* _Data under study_:
:::::

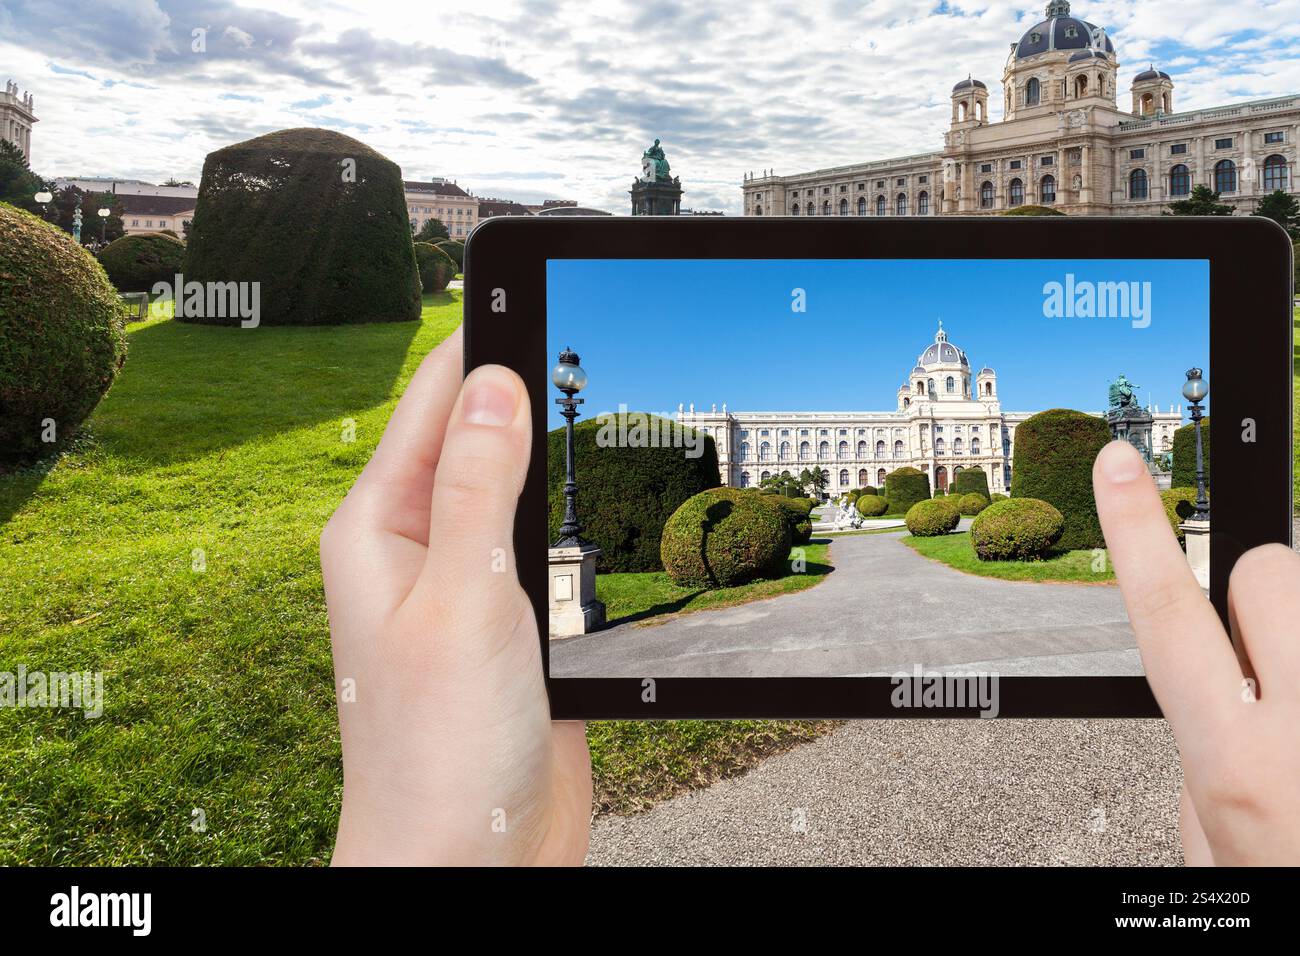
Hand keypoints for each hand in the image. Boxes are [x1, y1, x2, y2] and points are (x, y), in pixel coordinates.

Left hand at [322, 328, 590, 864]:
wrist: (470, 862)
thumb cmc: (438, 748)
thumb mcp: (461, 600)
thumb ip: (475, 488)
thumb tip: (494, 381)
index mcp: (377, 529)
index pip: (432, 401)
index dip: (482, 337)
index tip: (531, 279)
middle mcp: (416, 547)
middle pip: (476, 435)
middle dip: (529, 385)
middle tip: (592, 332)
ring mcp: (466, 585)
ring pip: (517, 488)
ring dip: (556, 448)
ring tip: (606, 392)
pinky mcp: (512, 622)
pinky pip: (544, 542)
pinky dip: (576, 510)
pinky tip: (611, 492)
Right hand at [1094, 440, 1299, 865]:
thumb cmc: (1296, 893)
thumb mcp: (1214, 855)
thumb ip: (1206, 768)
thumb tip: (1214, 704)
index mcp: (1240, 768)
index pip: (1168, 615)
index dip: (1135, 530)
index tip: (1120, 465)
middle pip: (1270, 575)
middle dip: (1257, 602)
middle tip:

:::::

* _About this task_: Find the word "hand" in the records. Copy every line it appears in.

* _Result of the task_:
Hand keypoints for each hand in the image. Boxes are [x1, y1, x2, y2] and points are (x, y), in pixel coordinates.
Left hand at [322, 328, 590, 864]:
Right hand at [1094, 440, 1299, 865]:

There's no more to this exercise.